Orkney has taken the top spot in an annual survey ranking the best place to live in the UK - but is it really?
The archipelago which lies 10 miles (16km) off Scotland's north coast, is famed for its spectacular landscapes and archaeological treasures but it is home to just 22,000 people, spread over 20 inhabitable islands.
The Halifax Bank of Scotland Quality of Life survey ranked it above all other areas of the UK, with Richmondshire in North Yorkshire in second place, followed by Rutland in the East Midlands, Hambleton in North Yorkshire and Eden in Cumbria in fifth place.
Orkney got the top spot based on its high employment levels, low crime rate, strong exam results, smaller primary class sizes and good health and happiness scores.
But is it really possible to say that these factors outweigh the difficulties of living on an island, with the problems that brings.
By Huw Williams, BBC Scotland reporter in Orkney
This survey, like many others before it, takes into account factors like residents' health and life expectancy, employment and crime rates.
And, like many other similar surveys, it gives top place to Orkney.
Organisations which promote the islands will seize on that fact.
And many local people will undoubtedly be proud that Orkney regularly scores well in such league tables.
But there may also be some scepticism - based largely on what reports like this don't ask about.
They never seem to include things like the cost of living, reliability of transport links, robustness of digital connectivity and levels of fuel poverty.
Even Orkney's biggest fans would have to concede the results might look rather different if those factors were included.

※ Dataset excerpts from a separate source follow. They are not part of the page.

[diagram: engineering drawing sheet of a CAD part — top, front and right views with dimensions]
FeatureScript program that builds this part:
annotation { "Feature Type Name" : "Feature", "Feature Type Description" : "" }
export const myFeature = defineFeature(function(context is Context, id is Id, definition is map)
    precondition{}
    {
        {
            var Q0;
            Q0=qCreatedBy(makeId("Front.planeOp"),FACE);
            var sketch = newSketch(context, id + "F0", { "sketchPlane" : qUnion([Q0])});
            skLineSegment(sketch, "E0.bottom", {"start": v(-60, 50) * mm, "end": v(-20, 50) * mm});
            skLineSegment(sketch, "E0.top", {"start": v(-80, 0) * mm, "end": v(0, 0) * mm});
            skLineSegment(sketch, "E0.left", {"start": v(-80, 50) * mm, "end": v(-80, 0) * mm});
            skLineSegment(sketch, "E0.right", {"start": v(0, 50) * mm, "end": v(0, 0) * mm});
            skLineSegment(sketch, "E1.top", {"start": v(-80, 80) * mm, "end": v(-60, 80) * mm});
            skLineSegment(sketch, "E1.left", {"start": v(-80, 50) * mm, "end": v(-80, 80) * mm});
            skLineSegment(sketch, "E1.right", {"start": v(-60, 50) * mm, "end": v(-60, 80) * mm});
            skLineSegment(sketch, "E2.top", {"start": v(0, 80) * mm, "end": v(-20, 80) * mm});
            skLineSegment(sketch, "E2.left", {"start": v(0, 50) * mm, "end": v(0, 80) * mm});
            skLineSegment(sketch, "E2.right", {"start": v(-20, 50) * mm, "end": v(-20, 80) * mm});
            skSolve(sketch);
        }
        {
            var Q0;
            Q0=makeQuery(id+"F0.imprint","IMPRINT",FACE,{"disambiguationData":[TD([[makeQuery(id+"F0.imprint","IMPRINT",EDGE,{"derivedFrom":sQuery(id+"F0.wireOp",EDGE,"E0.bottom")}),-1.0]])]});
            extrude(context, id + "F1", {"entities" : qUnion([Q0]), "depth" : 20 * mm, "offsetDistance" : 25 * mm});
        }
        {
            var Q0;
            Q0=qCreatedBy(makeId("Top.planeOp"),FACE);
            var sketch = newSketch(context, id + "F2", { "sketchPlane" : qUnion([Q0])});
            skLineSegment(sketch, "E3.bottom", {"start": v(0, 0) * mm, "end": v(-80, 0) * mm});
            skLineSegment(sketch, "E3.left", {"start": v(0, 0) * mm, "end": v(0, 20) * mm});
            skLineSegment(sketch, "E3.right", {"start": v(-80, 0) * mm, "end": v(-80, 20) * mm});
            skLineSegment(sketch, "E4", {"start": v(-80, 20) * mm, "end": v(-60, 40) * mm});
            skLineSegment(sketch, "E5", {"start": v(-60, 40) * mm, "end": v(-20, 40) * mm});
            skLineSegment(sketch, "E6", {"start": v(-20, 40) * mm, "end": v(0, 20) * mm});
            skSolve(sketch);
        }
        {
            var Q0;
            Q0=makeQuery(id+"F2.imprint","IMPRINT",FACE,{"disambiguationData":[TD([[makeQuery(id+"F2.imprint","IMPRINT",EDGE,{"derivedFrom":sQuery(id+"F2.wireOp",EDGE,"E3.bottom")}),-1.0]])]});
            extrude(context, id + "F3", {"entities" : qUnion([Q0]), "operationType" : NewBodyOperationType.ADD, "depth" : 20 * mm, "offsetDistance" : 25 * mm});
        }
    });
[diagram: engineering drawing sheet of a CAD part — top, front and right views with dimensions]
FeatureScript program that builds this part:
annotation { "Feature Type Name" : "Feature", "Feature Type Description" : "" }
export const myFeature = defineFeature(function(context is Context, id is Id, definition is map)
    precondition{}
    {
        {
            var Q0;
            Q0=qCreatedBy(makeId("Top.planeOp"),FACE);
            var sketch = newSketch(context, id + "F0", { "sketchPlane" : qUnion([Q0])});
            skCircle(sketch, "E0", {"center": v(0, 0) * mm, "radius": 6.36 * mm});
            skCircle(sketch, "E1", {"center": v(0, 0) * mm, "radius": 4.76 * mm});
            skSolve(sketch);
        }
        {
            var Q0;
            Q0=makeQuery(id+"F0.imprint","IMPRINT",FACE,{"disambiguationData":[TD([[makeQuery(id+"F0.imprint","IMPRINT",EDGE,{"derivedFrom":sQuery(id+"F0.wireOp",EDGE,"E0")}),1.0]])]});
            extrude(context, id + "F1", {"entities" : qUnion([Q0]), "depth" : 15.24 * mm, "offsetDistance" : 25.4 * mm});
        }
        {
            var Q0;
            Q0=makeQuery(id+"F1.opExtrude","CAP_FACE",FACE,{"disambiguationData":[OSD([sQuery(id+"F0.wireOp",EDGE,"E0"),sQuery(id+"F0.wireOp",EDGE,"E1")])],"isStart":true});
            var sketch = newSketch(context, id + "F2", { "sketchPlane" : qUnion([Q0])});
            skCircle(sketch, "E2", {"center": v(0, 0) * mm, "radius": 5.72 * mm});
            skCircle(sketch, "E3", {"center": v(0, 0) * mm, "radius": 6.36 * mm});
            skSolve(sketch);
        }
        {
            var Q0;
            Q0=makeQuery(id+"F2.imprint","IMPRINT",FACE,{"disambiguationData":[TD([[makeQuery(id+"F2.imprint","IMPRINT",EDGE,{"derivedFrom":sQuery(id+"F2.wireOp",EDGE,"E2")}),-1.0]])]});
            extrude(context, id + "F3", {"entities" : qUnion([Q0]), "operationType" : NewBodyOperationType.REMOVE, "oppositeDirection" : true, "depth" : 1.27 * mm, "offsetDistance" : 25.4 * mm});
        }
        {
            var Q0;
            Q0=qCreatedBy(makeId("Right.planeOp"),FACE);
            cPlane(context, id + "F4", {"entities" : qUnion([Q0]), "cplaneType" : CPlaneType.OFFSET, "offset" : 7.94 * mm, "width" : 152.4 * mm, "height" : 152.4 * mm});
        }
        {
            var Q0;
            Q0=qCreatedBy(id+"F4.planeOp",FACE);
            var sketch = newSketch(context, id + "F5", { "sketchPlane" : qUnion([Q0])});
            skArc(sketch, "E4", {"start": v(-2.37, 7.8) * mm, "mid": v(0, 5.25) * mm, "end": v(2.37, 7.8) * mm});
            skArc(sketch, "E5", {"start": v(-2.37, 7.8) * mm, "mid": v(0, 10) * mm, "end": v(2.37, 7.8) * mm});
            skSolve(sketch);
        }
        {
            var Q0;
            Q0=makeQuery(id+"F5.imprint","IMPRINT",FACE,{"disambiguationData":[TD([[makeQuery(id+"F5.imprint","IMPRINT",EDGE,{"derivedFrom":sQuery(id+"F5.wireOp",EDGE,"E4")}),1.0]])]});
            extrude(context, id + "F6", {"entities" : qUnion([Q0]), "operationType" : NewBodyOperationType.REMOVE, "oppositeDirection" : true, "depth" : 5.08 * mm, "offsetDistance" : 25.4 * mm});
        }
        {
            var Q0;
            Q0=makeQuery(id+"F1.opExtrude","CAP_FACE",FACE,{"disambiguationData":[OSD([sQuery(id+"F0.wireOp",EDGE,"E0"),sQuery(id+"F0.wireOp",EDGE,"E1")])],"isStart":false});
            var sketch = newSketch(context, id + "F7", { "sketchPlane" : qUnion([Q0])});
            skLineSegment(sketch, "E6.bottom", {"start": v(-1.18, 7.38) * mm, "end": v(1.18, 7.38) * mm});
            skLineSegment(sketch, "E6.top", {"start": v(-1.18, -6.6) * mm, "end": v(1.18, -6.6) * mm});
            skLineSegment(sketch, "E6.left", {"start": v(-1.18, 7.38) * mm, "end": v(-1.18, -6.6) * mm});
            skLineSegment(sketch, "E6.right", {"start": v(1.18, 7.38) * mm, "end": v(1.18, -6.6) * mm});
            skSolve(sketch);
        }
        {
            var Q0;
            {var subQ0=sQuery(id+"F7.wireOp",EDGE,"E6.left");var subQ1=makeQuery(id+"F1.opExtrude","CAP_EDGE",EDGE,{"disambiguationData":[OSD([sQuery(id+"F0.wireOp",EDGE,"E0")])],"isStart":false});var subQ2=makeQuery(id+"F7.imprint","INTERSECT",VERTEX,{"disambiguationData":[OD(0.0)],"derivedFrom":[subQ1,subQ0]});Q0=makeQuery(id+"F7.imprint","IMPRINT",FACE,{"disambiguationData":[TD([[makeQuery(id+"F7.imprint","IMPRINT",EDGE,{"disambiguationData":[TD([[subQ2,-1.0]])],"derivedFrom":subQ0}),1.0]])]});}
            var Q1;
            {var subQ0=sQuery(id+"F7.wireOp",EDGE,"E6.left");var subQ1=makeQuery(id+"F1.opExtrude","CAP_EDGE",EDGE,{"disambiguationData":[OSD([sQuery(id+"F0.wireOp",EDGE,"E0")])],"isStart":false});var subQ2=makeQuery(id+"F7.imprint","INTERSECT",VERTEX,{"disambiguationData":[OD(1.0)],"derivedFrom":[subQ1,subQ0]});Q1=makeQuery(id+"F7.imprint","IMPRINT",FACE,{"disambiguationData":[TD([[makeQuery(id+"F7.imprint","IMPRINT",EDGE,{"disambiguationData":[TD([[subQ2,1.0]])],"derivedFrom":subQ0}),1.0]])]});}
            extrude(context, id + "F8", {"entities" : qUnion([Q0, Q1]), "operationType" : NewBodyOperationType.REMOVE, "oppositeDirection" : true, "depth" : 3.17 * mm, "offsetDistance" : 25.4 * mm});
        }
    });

All the top five are relatively sparsely populated, with Orkney averaging just 22 people per kilometre.
Other factors that were judged to be in Orkney's favour were the affordability of housing (an average house price of £173,349) and the high employment rate, with almost nine in ten (88%) 16-64 year-olds in work.
The weekly average earnings in Orkney (£671) were well below some other parts of Scotland and the UK but are slightly above the average.
People in Orkney also enjoy one of the lowest crime rates in Scotland, with 5.9 crimes per 10,000 population, compared to a national average of 44.1.
Maybe this is why figures from the Office of National Statistics indicate adults living in Orkney are among the most happy, satisfied and content in the UK, with low anxiety rates.